I’m not 100% sure the pine needles were the source of the morels. I have other boxes with the pine mulch and they do not appear to have any mushrooms in them. I don’t think it was the soil, which is a sheep manure-compost mix I get from a local garden shop. I don’t think it was the soil the tomatoes were grown in last year–though I should ask the gifter where they got their potting soil, just to be sure. The pine needles seem the most likely source. Many of the mushrooms were past their prime, but that means they have already set spores–so I am hoping for more morels to show up next spring!

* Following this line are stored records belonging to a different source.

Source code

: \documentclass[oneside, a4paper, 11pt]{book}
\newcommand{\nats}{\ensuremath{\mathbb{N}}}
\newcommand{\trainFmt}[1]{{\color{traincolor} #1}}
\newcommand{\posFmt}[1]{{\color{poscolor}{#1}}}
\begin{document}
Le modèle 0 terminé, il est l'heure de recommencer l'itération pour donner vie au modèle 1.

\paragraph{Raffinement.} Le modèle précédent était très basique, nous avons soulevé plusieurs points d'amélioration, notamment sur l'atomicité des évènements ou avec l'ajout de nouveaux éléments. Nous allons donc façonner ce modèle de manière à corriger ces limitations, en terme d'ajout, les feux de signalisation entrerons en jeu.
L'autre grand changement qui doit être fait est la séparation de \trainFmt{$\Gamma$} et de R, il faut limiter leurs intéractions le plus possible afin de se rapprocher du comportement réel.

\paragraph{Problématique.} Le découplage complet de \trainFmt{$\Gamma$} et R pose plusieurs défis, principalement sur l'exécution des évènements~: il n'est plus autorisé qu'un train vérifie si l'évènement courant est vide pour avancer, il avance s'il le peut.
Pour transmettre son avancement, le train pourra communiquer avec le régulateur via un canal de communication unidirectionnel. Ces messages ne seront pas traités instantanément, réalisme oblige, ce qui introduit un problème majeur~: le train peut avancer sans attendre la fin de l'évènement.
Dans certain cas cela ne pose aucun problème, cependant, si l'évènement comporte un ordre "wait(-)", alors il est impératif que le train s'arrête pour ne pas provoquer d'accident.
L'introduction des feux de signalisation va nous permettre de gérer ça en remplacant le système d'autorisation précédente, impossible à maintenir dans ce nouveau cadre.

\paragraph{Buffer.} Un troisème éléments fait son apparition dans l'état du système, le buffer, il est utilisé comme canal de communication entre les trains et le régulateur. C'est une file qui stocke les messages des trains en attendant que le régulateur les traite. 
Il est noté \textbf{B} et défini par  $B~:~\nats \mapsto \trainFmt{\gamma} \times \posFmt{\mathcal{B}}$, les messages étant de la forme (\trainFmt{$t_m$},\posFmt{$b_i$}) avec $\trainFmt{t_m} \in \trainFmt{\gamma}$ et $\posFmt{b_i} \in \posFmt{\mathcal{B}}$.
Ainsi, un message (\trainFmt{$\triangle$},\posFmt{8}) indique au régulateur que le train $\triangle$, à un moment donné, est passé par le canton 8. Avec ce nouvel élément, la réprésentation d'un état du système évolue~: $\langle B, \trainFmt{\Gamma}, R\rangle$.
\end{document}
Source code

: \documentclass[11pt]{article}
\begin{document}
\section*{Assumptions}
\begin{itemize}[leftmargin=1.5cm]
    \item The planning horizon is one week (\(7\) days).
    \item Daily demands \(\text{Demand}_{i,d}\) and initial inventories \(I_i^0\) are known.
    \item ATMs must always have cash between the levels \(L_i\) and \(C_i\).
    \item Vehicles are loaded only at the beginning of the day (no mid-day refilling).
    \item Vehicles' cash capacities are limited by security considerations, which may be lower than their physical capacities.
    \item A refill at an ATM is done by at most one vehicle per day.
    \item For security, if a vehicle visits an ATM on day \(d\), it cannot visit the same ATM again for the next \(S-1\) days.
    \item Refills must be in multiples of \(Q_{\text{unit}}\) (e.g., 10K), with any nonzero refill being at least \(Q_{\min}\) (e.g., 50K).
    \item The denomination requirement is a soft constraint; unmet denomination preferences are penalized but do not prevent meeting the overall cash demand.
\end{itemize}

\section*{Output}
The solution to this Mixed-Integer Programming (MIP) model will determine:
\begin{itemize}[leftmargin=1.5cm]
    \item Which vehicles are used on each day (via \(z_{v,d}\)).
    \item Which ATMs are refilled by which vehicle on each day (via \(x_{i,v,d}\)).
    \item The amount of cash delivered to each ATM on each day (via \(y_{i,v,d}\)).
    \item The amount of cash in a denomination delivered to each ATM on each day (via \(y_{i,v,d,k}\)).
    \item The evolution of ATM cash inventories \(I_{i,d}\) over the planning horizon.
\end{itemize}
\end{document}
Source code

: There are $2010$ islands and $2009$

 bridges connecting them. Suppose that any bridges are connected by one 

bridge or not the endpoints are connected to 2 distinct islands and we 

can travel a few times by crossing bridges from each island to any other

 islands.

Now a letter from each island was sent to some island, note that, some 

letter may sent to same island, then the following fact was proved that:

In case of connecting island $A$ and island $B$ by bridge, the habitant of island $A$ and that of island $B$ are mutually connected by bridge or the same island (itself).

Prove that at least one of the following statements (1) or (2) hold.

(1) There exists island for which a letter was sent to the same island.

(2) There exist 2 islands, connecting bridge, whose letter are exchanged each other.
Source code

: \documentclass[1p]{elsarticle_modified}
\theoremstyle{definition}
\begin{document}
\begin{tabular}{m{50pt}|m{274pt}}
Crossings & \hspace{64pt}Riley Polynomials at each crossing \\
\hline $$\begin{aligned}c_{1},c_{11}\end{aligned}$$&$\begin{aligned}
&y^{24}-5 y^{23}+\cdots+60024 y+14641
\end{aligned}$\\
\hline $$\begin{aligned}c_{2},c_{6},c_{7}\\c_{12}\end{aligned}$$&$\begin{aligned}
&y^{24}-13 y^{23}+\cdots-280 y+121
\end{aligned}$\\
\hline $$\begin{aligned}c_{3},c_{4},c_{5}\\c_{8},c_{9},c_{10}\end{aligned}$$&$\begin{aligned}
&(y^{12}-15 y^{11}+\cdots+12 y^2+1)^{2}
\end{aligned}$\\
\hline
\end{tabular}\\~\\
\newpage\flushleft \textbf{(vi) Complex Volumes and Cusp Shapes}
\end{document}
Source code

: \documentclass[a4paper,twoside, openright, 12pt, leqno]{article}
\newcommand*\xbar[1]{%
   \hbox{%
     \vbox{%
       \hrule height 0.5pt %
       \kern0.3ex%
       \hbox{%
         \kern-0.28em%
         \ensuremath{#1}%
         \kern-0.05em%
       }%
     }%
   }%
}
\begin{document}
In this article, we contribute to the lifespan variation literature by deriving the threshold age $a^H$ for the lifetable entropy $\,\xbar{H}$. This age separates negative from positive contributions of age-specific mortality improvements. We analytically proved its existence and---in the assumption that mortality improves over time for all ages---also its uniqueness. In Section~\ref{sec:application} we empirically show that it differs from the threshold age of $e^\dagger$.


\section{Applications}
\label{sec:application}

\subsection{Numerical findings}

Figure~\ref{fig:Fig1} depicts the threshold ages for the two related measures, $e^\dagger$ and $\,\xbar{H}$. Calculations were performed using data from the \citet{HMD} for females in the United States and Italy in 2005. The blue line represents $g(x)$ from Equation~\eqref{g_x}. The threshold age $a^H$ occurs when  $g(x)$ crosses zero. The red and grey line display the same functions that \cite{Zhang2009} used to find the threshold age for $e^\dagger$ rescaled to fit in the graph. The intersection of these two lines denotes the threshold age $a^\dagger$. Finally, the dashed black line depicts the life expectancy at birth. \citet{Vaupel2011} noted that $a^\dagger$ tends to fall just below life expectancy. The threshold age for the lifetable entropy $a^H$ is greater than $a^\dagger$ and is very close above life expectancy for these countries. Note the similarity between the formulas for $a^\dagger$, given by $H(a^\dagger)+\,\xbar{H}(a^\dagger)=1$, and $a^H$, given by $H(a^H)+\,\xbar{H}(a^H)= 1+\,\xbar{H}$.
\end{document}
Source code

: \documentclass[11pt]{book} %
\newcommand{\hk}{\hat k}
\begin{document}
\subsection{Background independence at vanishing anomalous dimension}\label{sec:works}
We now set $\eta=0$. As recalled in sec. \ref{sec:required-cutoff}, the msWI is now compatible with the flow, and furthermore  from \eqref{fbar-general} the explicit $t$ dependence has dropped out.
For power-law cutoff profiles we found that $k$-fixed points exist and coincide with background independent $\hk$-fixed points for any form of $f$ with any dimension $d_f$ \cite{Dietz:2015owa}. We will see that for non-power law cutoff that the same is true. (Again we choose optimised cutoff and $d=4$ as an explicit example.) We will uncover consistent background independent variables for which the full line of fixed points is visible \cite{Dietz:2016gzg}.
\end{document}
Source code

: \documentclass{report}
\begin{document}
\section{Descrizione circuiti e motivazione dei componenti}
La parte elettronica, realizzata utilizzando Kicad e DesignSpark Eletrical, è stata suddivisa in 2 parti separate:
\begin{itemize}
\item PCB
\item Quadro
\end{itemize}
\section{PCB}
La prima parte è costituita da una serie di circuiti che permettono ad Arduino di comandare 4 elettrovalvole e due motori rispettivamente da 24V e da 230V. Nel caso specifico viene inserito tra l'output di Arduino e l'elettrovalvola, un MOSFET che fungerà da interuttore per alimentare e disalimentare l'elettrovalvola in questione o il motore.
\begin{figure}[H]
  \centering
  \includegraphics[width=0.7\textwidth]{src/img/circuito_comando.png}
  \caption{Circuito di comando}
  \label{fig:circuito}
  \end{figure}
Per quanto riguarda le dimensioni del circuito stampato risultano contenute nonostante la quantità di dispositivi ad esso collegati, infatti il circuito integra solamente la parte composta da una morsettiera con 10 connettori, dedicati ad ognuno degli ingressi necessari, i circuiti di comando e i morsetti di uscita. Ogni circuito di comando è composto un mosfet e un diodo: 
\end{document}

I can’t help but think over and over how special my garden is. Nature is a wonderful, mysterious force, that’s for sure. What a neat gift to have these much sought-after mushrooms appear in my garden!! Secret: I have never eaten morels. Which makes this all the more special. I am beyond giddy for tonight’s dinner: morels and fresh asparagus. I’ve got plenty of spinach in the garden and eggs, so I’m sure I’ll be able to find a scrumptious way to prepare these ingredients. I’m going to eat like a queen!